I worked almost monthly with at least four Ministers for Veterans from the previous Administration, and I pay tribute to them because they did a tremendous job. They woke up, as the noble Lord, Lord Addington, said, rather late—but when they woke up, great work was done. I particularly commend the veterans’ badge which they instituted. I agree with the two noble and gallant Lords that the Minister for Veterans is in the wrong place; I have always felt this. I have also found that the weakness is in local government. I suggested to the previous Administration—and I nudge the Minister now—that although Governments do not like interfering with local government, one councillor should be deputised in each local government to take on veterans’ affairs, particularly care of the wounded, both physically and mentally.

The Government talk about injury all the time, but when an overpaid soccer player gets a hack on the shins and rolls around as if he is in his last throes, he is injured. A serviceman is wounded. That word should be used more in the statistics and outpourings that our Government give. To be wounded is not much fun. However, it is a very proud thing for the individual to be wounded for his country.

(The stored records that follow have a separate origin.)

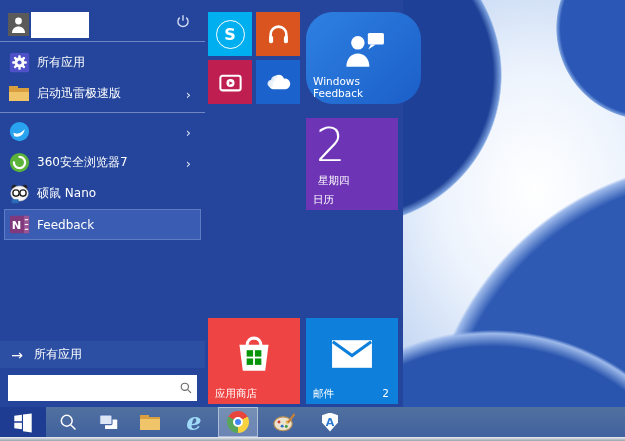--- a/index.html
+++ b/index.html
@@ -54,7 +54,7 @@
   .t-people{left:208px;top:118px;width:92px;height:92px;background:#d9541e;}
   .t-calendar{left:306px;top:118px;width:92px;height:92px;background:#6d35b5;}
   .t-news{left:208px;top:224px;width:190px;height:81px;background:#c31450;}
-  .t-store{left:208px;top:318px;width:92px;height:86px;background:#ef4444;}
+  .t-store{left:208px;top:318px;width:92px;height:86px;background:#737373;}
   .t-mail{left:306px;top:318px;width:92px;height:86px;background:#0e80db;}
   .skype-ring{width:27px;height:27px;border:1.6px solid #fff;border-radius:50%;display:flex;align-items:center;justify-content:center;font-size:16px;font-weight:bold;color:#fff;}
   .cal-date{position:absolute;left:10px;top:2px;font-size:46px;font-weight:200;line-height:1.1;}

He is not given enough recognition today, as the noble Lord, Lord King, said, in our thinking and our daily workings. For those who are wounded, whether mentally or physically, a man or woman who takes a couple of bullets and a bunch of shrapnel or is blown up by an IED or wounded by a bit of cold steel when the fighting gets close, that is the most patriotic thing. I know that the word patriotism has not been a happy word lately in British jargon, but short of giving your life it is the next most patriotic action that you can take. We should look after these men and women.

I so agree with the two noble and gallant Lords that we need an organisation and a system—a fast track—to look after our veterans, and our wounded veterans in particular, as well as our widows. No one has mentioned widows today. I have 18,000 widows in the Burma Star Association, some of whom do not need any help but some of whom need a great deal. I understand—if I am wrong the Minister can put me right—that the Prime Minister said that he wants to look at the whole business of the military covenant and maybe write a new one or add to the one that is already there. The covenant must encapsulate the fact that we should look after a soldier, a sailor or an airman from the day he joins to the day he dies. The covenant should show an enduring responsibility for looking after the veteran.

Overall, I agree with the noble and gallant Lords that great work is being done, but we need a system and an organisation. The two words are communication—because we must be able to order and run it—and organisation. We could go on talking, but I feel that enough has been said. I do not think that we give our wounded service men and women the honour that they deserve, and I believe that something should be done about it. I am rather encouraged by what has been said today.